Lawrence hires transit administrator

A transportation planner from southern Louisiana will become the next leader responsible for figuring out how to increase ridership on Lawrence’s public transit system.

Cliff Galante, a senior transit planner in Mandeville, La., has accepted an offer to become Lawrence’s next public transit administrator, who oversees operations of the T bus system.

“I’m very impressed with the work that has already been done here,” Galante said. “I’m excited about the opportunity. I know that figuring out how to grow the system will be a major part of the job. I’m looking forward to that.”

Galante will start work July 1.

The job became available after Karin Rexroad, the city’s first public transit administrator, left the position in late February to accept a private sector job in Wichita.
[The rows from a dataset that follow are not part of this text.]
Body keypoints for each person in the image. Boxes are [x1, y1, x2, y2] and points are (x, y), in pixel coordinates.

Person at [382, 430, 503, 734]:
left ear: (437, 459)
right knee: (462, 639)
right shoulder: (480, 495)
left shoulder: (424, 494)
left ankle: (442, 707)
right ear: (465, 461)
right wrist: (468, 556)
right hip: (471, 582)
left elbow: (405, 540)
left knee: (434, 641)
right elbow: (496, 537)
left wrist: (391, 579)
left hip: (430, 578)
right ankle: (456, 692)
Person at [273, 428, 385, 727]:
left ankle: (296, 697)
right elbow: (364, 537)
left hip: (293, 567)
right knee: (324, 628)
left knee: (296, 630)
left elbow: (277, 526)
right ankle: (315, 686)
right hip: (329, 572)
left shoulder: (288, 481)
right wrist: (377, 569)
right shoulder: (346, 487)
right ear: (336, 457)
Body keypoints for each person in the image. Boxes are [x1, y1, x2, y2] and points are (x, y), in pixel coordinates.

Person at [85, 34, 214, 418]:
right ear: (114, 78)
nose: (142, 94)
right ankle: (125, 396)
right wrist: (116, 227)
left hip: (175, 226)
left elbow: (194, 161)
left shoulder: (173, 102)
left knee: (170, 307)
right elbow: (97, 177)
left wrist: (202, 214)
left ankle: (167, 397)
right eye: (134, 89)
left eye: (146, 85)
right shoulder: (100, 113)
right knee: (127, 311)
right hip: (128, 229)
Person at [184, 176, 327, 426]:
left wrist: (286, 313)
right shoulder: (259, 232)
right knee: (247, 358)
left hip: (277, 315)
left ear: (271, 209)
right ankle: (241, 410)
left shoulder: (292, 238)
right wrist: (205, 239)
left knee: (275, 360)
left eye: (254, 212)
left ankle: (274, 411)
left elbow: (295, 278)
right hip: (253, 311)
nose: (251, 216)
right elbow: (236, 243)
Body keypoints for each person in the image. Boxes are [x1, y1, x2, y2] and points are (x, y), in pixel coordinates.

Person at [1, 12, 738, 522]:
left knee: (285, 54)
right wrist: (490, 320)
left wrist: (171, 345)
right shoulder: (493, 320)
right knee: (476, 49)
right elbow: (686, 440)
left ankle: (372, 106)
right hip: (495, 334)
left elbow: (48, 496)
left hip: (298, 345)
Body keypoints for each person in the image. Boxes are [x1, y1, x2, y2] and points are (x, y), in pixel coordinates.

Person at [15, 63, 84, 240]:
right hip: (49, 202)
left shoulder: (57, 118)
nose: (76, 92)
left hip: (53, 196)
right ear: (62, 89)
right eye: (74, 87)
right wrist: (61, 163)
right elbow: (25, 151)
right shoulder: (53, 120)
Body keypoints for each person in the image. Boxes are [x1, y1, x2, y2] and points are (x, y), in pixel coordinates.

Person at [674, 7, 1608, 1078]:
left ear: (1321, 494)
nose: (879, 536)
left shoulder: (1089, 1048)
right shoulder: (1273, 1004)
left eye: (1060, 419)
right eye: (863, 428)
City Manager Mike Wildgen said Galante would be a good fit for the T, which began operating in 2001, because he had been involved with a public transit system in Newton, Mass., when it was still in its infancy.

Wildgen said Galante also was extremely familiar with Federal Transit Authority regulations because he previously had been employed by a private company that conducted regulatory audits for the FTA.

In his current job, Galante primarily does public transit planning for the Mandeville area, which has about 215,000 people.

“Planning is really what we need from that position,” Wildgen said. “We don’t need someone to assign the routes to the drivers. That is what our transit provider does. We need someone who can do the long-range planning for the system.”

Wildgen said Galante had been told that increasing ridership on the T, which in April had about 1,200 riders per day, was a priority.

“Part of it is to find riders and to look at the ridership itself,” Wildgen said. “We want to do everything we can to make the T part of the internal transportation system. We want to get people to think ‘instead of taking the car, let’s take the bus.'”

Galante will be paid an annual salary of $75,000. In addition to overseeing the T, he’ll also oversee the city’s paratransit system for people with disabilities.

City officials advertised nationally for the position and received 47 applications.